The timeout handling is part of the adapter on purpose. Ansible Runner has had fixes around draining final output until EOF so that events are not lost near process shutdown; see ansible-runner issue #1330 for the general shape of that race. After replacing the spawn backend, letting a TIMEOUT escape from expect() could short-circuit cleanup and leak resources, so the adapter returns None.

That is the main lesson here: the monkey patch is small, but the compatibility surface is not only spawn(cmd). It includes liveness, exit status, timeout behaviour, and termination. The replacement should look boringly compatible to the runner loop.

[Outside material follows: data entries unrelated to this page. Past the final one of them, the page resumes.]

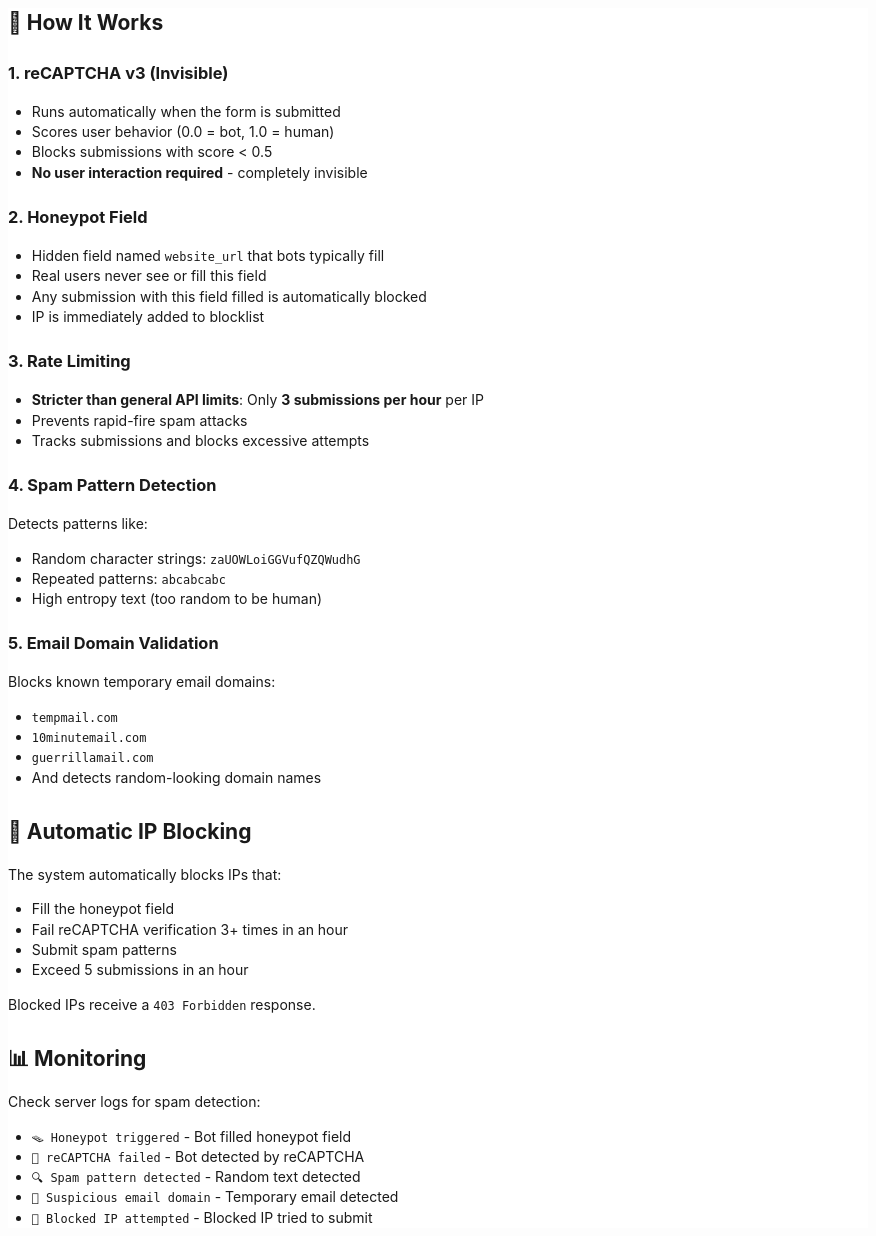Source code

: ## 🔧 How It Works

### 1. reCAPTCHA v3 (Invisible)
- Runs automatically when the form is submitted
- Scores user behavior (0.0 = bot, 1.0 = human)
- Blocks submissions with score < 0.5
- **No user interaction required** - completely invisible

### 2. Honeypot Field
- Hidden field named `website_url` that bots typically fill
- Real users never see or fill this field
- Any submission with this field filled is automatically blocked
- IP is immediately added to blocklist

### 3. Rate Limiting
- **Stricter than general API limits**: Only **3 submissions per hour** per IP
- Prevents rapid-fire spam attacks
- Tracks submissions and blocks excessive attempts

### 4. Spam Pattern Detection
Detects patterns like:
- Random character strings: `zaUOWLoiGGVufQZQWudhG`
- Repeated patterns: `abcabcabc`
- High entropy text (too random to be human)

### 5. Email Domain Validation
Blocks known temporary email domains:
- `tempmail.com`
- `10minutemail.com`
- `guerrillamail.com`
- And detects random-looking domain names

## 🚨 Automatic IP Blocking

The system automatically blocks IPs that:
- Fill the honeypot field
- Fail reCAPTCHA verification 3+ times in an hour
- Submit spam patterns
- Exceed 5 submissions in an hour

Blocked IPs receive a `403 Forbidden` response.

## 📊 Monitoring

Check server logs for spam detection:
- `🪤 Honeypot triggered` - Bot filled honeypot field
- `🤖 reCAPTCHA failed` - Bot detected by reCAPTCHA
- `🔍 Spam pattern detected` - Random text detected
- `📧 Suspicious email domain` - Temporary email detected
- `🚫 Blocked IP attempted` - Blocked IP tried to submit
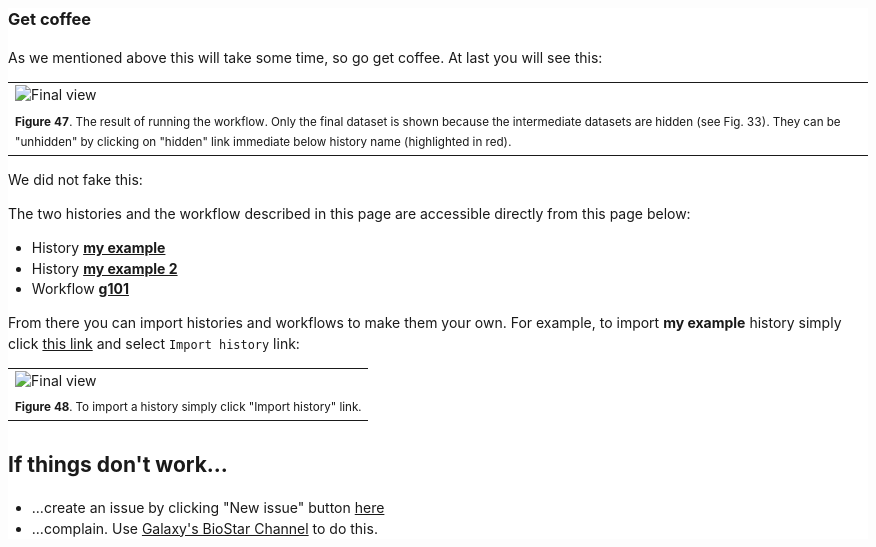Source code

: ### Get coffee

As we mentioned above this will take some time, so go get coffee. At last you will see this:

|        |
|--------|
|![Final view](/src/tutorials/g101/final.png)|
|<small>**Figure 47**. The result of running the workflow. Only the final dataset is shown because the intermediate datasets are hidden (see Fig. 33). They can be "unhidden" by clicking on "hidden" link immediate below history name (highlighted in red).</small>|

We did not fake this:

The two histories and the workflow described in this page are accessible directly from this page below:

* History [**my example**](https://usegalaxy.org/u/aun1/h/my-example)
* History [**my example 2**](https://usegalaxy.org/u/aun1/h/my-example-2)
* Workflow [**g101**]( https://usegalaxy.org/u/aun1/w/g101)

From there you can import histories and workflows to make them your own. For example, to import **my example** history simply click [this link](https://usegalaxy.org/u/aun1/h/my-example) and select `Import history` link:

|        |
|--------|
|![Final view](/src/tutorials/g101/importHistory.png)|
|<small>**Figure 48**. To import a history simply click "Import history" link.</small>

## If things don't work...

 - ...create an issue by clicking "New issue" button [here](https://github.com/galaxyproject/galaxy-hub/issues)
 - ...complain. Use [Galaxy's BioStar Channel](https://usegalaxy.org/biostar/biostar_redirect) to do this.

Things I would check before copying this pattern

This workaround is not a universal “replace pexpect with subprocess” rule.

It is a good fit when:

  • your runner commands do not genuinely require PTY behaviour;
  • you are embedding runner calls inside a multithreaded Python process;
  • your hangs line up with child-process spawning rather than Ansible task logic;
  • you can patch the spawn path before any runner objects are created.

It is a poor fit when:

  • the child process needs terminal-specific behaviour;
  • your automation depends on exact PTY semantics;
  • you cannot control import order;
  • you have not tested cancellation, timeout, and signal handling.

Takeaway

When a Python program mixes asyncio, threads, and child-process orchestration, fork() details stop being trivia. A hang may not come from the async task you are staring at. It may come from a child process being born in a runtime where another thread held the wrong lock at the wrong time.

For my case, moving Ansible Runner away from the PTY-backed pexpect spawn path made the runner lifecycle much more predictable. The patch is intentionally unglamorous: keep Runner’s expectations intact, use a subprocess-backed spawn where a PTY is unnecessary, and make termination boring.

That is often the best kind of production fix. Not clever. Just less surprising.